Fitch Affirms MUFG's Larger Senior Unsecured Note Issue at 'A'
OREANDA-NEWS. Tokyo-20 April 2016: Fitch Ratings has affirmed the 'A' rating on Japan-based Mitsubishi UFJ Financial Group, Inc.'s (MUFG, A/Stable) senior unsecured note issue, which was increased to USD7bn from USD5bn. Fitch on 1 March 2016 assigned a final rating to the notes, which were issued out of the banking group's debt programme.
The notes are expected to count towards MUFG's total loss-absorption capacity (TLAC) requirements, which have been set by the Financial Stability Board at 16% of its risk-weighted assets, effective 1 January 2019.
The senior bonds will constitute direct, unconditional, unsecured and unsubordinated general obligations of MUFG and rank pari passu without any preference among themselves and with all of the group's other unsecured indebtedness, other than subordinated indebtedness and except for statutorily preferred indebtedness. The notes will be structurally subordinated to the liabilities of MUFG's subsidiaries, including Bank of Tokyo-Mitsubishi UFJ, Ltd. (BTMU; A/Stable) and Mitsubishi UFJ Trust & Banking Corporation (MUTB; A/Stable).

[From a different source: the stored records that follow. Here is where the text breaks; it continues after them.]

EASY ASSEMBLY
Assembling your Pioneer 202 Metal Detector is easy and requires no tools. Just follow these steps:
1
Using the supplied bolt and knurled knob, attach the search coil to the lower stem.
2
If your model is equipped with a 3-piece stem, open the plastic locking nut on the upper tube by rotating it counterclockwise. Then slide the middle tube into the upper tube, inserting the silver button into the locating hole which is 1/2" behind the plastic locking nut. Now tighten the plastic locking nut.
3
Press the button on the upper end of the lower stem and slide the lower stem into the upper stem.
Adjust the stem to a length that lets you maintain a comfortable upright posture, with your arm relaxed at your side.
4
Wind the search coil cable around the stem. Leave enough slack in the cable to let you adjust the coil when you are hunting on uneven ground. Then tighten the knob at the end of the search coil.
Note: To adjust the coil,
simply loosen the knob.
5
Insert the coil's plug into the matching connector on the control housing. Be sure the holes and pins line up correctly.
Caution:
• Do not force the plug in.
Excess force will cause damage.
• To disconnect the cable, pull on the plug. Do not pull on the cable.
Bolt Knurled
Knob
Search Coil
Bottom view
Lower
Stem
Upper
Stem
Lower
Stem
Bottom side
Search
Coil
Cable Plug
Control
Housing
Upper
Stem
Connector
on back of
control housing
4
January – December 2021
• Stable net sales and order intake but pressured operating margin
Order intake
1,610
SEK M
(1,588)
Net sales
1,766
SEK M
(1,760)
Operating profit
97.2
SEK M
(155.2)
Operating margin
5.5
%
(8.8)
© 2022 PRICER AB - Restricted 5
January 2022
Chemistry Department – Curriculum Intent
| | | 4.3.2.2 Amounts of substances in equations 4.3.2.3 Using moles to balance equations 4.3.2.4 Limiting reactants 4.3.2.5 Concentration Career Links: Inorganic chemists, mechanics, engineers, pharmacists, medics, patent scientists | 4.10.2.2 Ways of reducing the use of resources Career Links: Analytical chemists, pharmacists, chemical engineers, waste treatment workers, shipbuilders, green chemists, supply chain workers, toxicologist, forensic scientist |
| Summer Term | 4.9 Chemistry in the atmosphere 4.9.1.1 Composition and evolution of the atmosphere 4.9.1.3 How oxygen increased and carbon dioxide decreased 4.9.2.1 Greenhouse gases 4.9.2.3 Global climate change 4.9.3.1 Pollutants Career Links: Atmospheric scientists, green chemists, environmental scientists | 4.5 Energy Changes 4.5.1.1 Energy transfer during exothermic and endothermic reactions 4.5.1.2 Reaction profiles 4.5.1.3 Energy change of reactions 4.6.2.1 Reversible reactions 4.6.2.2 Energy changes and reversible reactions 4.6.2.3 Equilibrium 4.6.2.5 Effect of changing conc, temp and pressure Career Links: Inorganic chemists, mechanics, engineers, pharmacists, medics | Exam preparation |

The proceeds will be down-streamed in full to the operating subsidiaries as obligations that rank pari passu with other senior unsecured obligations of the operating subsidiaries.
KEY RATING DRIVERS
The rating of the notes is aligned with the Long-Term Issuer Default Rating (IDR) of MUFG. MUFG's IDR is based upon its Viability Rating (VR), which reflects the banking group's strong and very sound domestic franchises, solid liquidity profiles in yen, sound asset quality and adequate capital positions, which Fitch expects will continue improving through consistent retained earnings. The rating also considers MUFG's improved capital position, which counters a rising appetite for risk outside Japan, although modest earnings and market risks still expose the group to volatility.
The rating of the senior unsecured notes issued by MUFG would be directly affected by a change in MUFG's IDRs, which would stem from a change in its VR. However, the rating would also then be underpinned by its 'A-' Support Rating Floor.
Negative action could also stem from an unexpected change in the regulatory framework that clearly and materially increases the loss severity of the notes relative to other senior unsecured debt.